After creating the resource nodes for each route, we still need to register them. To do it, we simply need to call the registerNode method on the server object, passing as input the pointers to the ResourceNode objects we have just created.

secureServer->registerNode(nodeRoute1);
secureServer->registerNode(nodeRoute2);
secureServer->registerNode(nodeRoute3);

To start the server, we need to call the start method on our server object. After that, we will call the isRunning method to confirm the server was indeed started.

secureServer->start();
   
if (secureServer->isRunning()) {
    Serial.println("Server ready.");
}else{
    Serial.println("Server could not be started.");
}

To finalize the code, we need to periodically call the loop method on our server object, to handle incoming client connections.

void loop() {
  
  secureServer->loop();  
  delay(10);
}

The final source code can be seen below.

#include <WiFi.h>
#include <HTTPSServer.hpp>
#include <SSLCert.hpp>
#include <HTTPRequest.hpp>
#include <HTTPResponse.hpp>
 
using namespace httpsserver;
 
const char* ssid = "yourNetworkName";
const char* password =  "yourNetworkPassword";

SSLCert * cert;
HTTPSServer * secureServer;
 
void setup() {
 
  Serial.begin(115200);


  //----Generating the certificate----
  Serial.println("Creating certificate...");
   
  cert = new SSLCert();
 
  int createCertResult = createSelfSignedCert(
    *cert,
    KEYSIZE_2048,
    "CN=myesp.local,O=acme,C=US");
   
  if (createCertResult != 0) {
    Serial.printf("Error generating certificate");
    return; 
  }
 
  Serial.println("Certificate created with success");


  //----Connect to WiFi----
  WiFi.begin(ssid, password);
  
  while (WiFi.status() != WL_CONNECTED) {
    delay(1000);
    Serial.println("Connecting to WiFi..");
  }  
  
  Serial.println(WiFi.localIP());


  //----Configure server----
  secureServer = new HTTPSServer(cert);
 
  ResourceNode * nodeRoute1 = new ResourceNode("/route1", "GET", [](HTTPRequest * req, HTTPResponse * res){
    res->println("Route 1");
  });

  ResourceNode * nodeRoute2 = new ResourceNode("/route2", "GET", [](HTTPRequest * req, HTTPResponse * res){
    res->println("Route 2");
  });

  ResourceNode * nodeRoute3 = new ResourceNode("/route3", "GET", [](HTTPRequest * req, HTTPResponse * res){
    res->println("Route 3");
  });
 
  secureServer->registerNode(nodeRoute1);
  secureServer->registerNode(nodeRoute2);
  secureServer->registerNode(nodeRoute3);
 
 
  secureServer->start();
   
  if (secureServer->isRunning()) {
    Serial.println("Server ready.");
  }else{
    Serial.println("Server could not be started.");
  }
}
 
void loop() {
  
  secureServer->loop();  
  delay(10);
}

Testing the code

To test the previous code, simply compile it and upload it to your ESP32, using the Arduino IDE. Once the procedure finishes, open the IDE serial monitor.

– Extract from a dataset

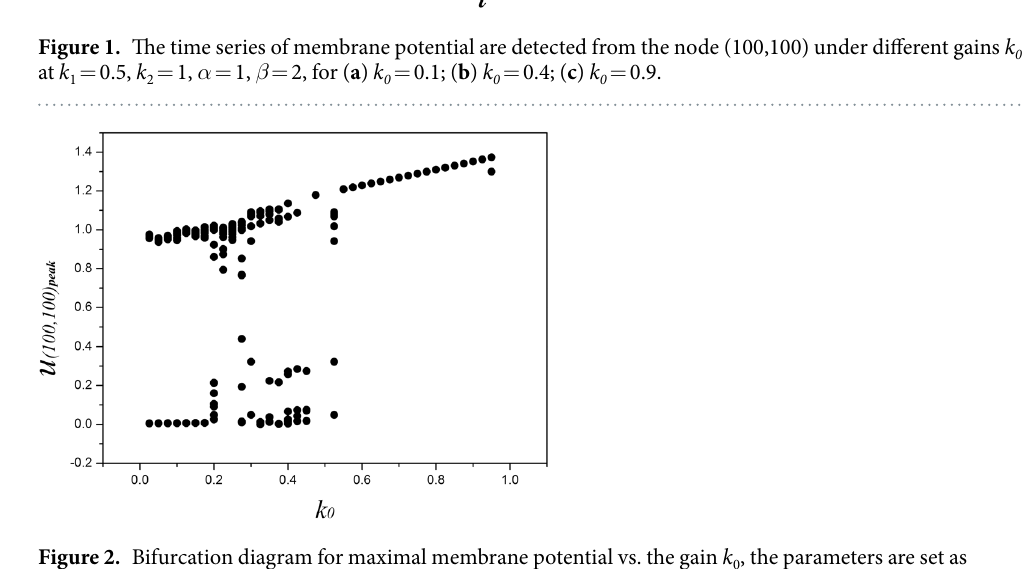
Figure 2. Bifurcation diagram for maximal membrane potential vs. the gain k 0 , the parameters are set as k 1 = 0.5, k 2 = 1, α = 1, β = 2. Within the sampled time series for membrane potential for node (100, 100), the peak value for membrane potential is recorded only when the membrane potential is beyond the values for the pre-adjacent and post-adjacent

The self signed certificate generation will take a while. After that, the WiFi connection procedure should start. When it finishes, it should print an IP address. Copy it.

Then, open a web browser of your choice and type the following, changing #yourDeviceIp# by the IP you have just copied, and #route# by one of the route names we have defined in the Arduino code:

https://#yourDeviceIp#/#route#

Note that, as already mentioned, your browser should complain about some security issues, due to the fact that we are using a self signed certificate. You should choose to proceed.

Figure 1 shows the expected result for the route named “/route3“. The others will have a similar result, except for the message returned.

Note that even though the connection is marked as insecure due to the certificate not being issues by a trusted Certificate Authority, it is also indicated that the connection is encrypted and the resources are being served securely, as expected when using HTTPS.

Making HTTPS request to a server hosted by the ESP32, using Google Chrome.
Figure 1 – Accessing route 3 of the HTTPS server hosted by the ESP32.